La Sarl Nd Concept a envoyé un devis en février 2021 pour le solde des travaux supplémentaires, d’un montant de 20 303,30 € ht. La Sasu Entreprise Bourdarios a contesté cette demande, entraînant des échanges entre les deux parties. En décembre 2021, Nd Concept a mis en demeure Bourdarios de régler la somme due, ce que cette dernière a également contesté.

Procédure judiciaire

La Sarl Nd Concept a assigné la Sasu Entreprise Bourdarios devant le tribunal de commerce de Toulouse pour obtenir le paiement des travaux supplémentaires et demander une expertise judiciaire. Le tribunal a rendu son jugement le 26 janvier 2023, condamnant Bourdarios à payer 3 506,30 euros ht et à verser 1 000 euros en application de l’article 700 du code de procédure civile.

Appel de la décision

La Sarl Nd Concept a fait appel de la décision, demandant l’infirmation du jugement en ce qui concerne le paiement et la demande d’expertise. La Sasu Entreprise Bourdarios a également formé un appel incident pour contester le jugement.

Arguments des parties

Nd Concept a soutenu que des travaux supplémentaires avaient été réalisés avec l’accord tacite de Bourdarios, tandis que cette dernière a contesté tout accord, affirmant que le devis avait été présenté un an après la fin des travaux. La Cour a examiné les contrats et les pratiques habituelles entre les parties.

Décision de la Cour

La Cour a conclu que Nd Concept n’avait pas prouvé l’existence d’une autorisation écrite préalable pour les travaux supplémentaires. Elle a infirmé le jugement initial, déboutant Nd Concept de toutes ses demandes, y compris celle d’expertise, et a condamné Nd Concept aux dépens.

Conséquences financières

La Cour a également statué sur les demandes accessoires, déboutant les deux parties de leurs demandes d’indemnité au titre de l’article 700 du code de procédure civile et condamnant Nd Concept aux entiers dépens de la première instance et de l’appel.

Q/R juridiques soulevées :

Quelle est la nature des contrats de sous-traitance en l’espèce ?

> _Données enregistrées_
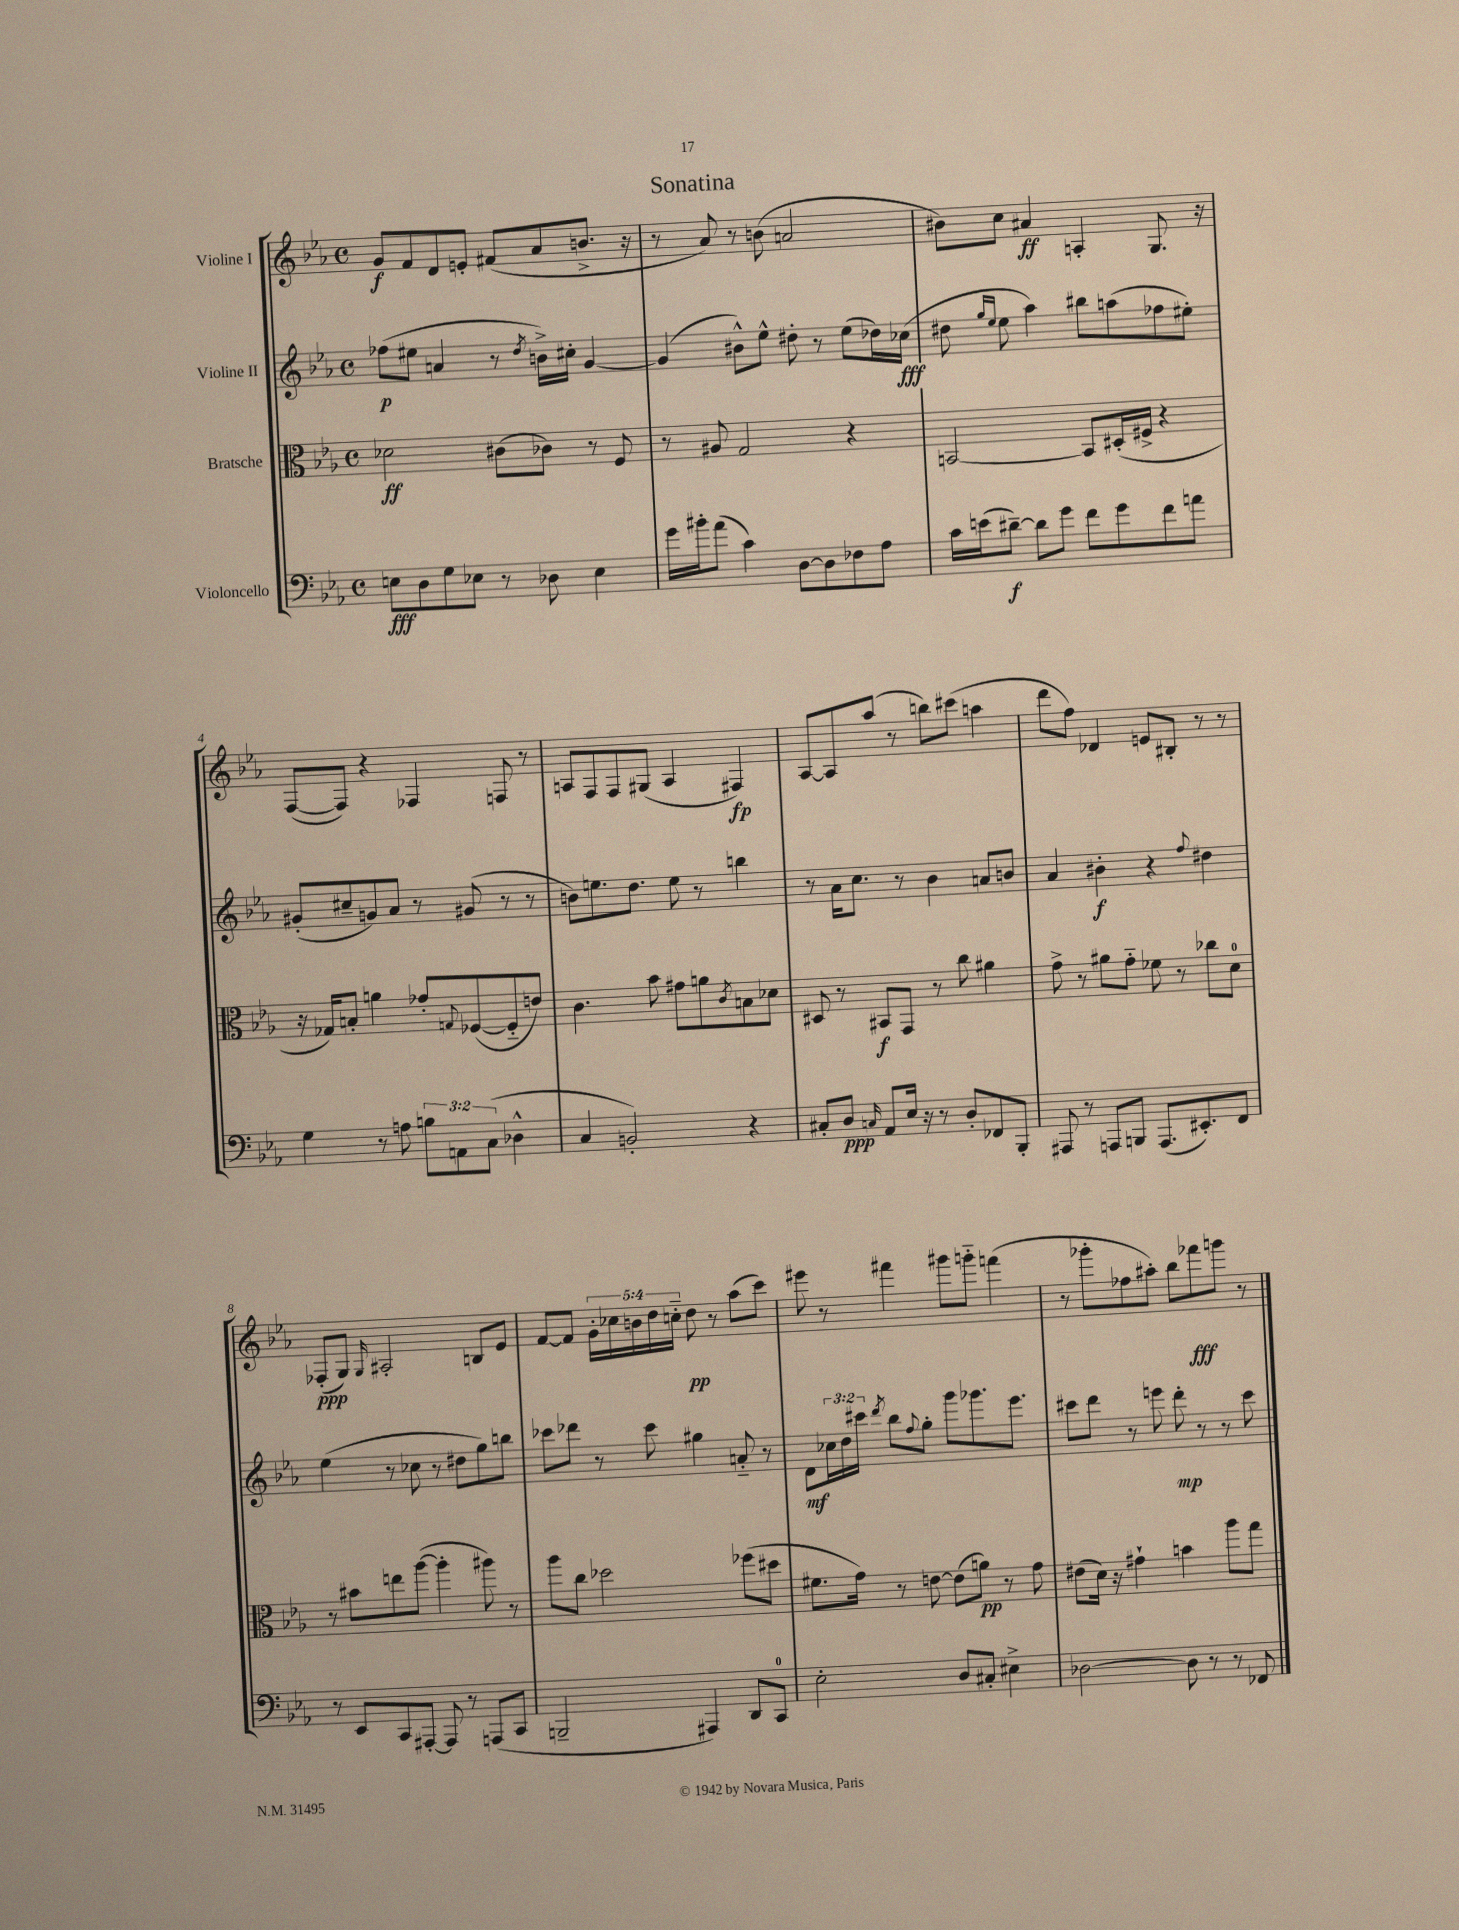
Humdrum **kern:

> _Objectif_
Rédigez la suite du compte rendu du litige entre Nd Concept et l'entreprise Bourdarios, à partir de la dernière phrase de l'extrait fourni.

> _Réponse ci-après_
Les contrats de sous-traitance en question sont des contrats à prix forfaitaire, comme le stipule l’article 1793 du Code civil. Cet article précise que lorsqu’un entrepreneur s’est chargé de la construction d’un bâtiment à forfait, il ne peut demander d’augmentation de prix, sauf si des changements ont été autorisés par écrit.

En l’espèce, le contrat du 12 juillet 2019, ainsi que ses avenants, prévoient une rémunération au forfait pour les travaux réalisés par la Sarl Nd Concept.

Il est important de noter que, selon l’article 1793, ce régime ne s’applique qu’aux relations entre le propriétaire du sol et l’entrepreneur principal. Toutefois, les parties peuvent contractuellement convenir d’un régime similaire dans leurs relations de sous-traitance, ce qui est le cas ici.

Ainsi, la nature des contrats de sous-traitance est celle d’un marché à prix forfaitaire, ce qui implique que toute demande d’augmentation de prix doit être justifiée par un accord écrit préalable.

Quelles sont les conditions de validité des travaux supplémentaires selon le contrat ?

Le contrat du 12 juillet 2019 stipule, dans son article 14, que « tous travaux supplémentaires ou modificatifs doivent faire l’objet d’un accord écrit préalable de l’EP (entreprise principale) avant toute mise en œuvre par le ST (sous-traitant) ».

Cela signifie que, pour que des travaux supplémentaires soient valides et rémunérables, ils doivent être expressément autorisés par écrit avant leur réalisation.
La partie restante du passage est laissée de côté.